MWG April 18th tasting (1/9): Two Galician whites
Valdeorras 2011, Gaba do Xil, Godello, Telmo Rodriguez ($17.25, 11896113)
100% Godello. A blend of estate-grown and purchased grapes grown on steep-sloped, terraced vineyards. Manually harvested. Fermented with selected yeasts in stainless steel tanks. Matured on the lees. 13.5% ABV. Part of the April 18th Cellier New Arrivals release.
Lemon, minerals and a whiff of dried herbs. The soft, even fleshy attack with hints of pear segues into a citric mid-palate with a strong acidic backbone and a savory streak that persists through the long, quartzy finish. Dry, clean and fresh. Would make a good apéritif or a pairing for shellfish grilled or a la plancha. (Buy again? Sure.)
Ribeiro 2011, Viña Mein ($21.20, 11903686)
About 70% Treixadura with other local varieties (Godello, Loureiro, Albariño, Torrontés*, Lado, etc.) making up the balance.

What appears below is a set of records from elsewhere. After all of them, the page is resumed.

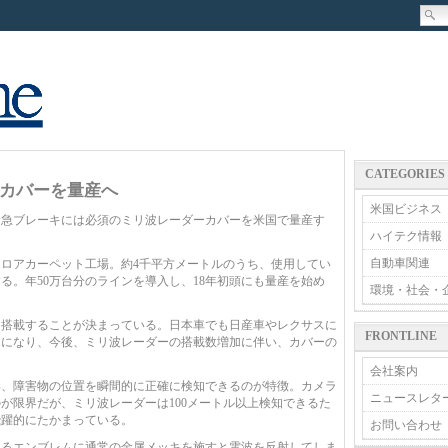
CATEGORIES
カバーを量産へ
米国ビジネス
急ブレーキには必須のミリ波レーダーカバーを米国で量産す
ハイテク情報
自動車関連
ロアカーペット工場。約4千平方メートルのうち、使用してい
る。年50万台分のラインを導入し、18年初頭にも量産を始め
環境・社会・
に搭載することが決まっている。日本車でも日産車やレクサスに
FRONTLINE
とになり、今後、ミリ波レーダーの搭載数増加に伴い、カバーの
。
会社案内
、障害物の位置を瞬間的に正確に検知できるのが特徴。カメラ
ニュースレタ
のが限界だが、ミリ波レーダーは100メートル以上検知できるた
飛躍的にたかまっている。
お問い合わせ
るエンブレムに通常の金属メッキを施すと電波を反射してしま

Fermented in stainless steel and aged on the lees. 12.5% ABV.
White fruit, grapefruit and quartz. Richer and denser, to the point that it seems less crisp than the Gaba do Xil, though I suspect the acidity levels are actually about the same. The flavours echo the nose with some lemon thrown in. Gains an attractive sour and bitter edge on the finish. Simply prepared fish and shellfish seem indicated here. (Buy again? Sure.)
*The native Galician grape, which “produces wines of little body and good acidity, with considerable personality and an intense bouquet [and] can be found throughout Galicia and in Córdoba” (winesofspain.com). Argentina’s Torrontés is a different grape altogether, now thought essentially to be a cross between the Muscat of Alexandria and Mission varieties.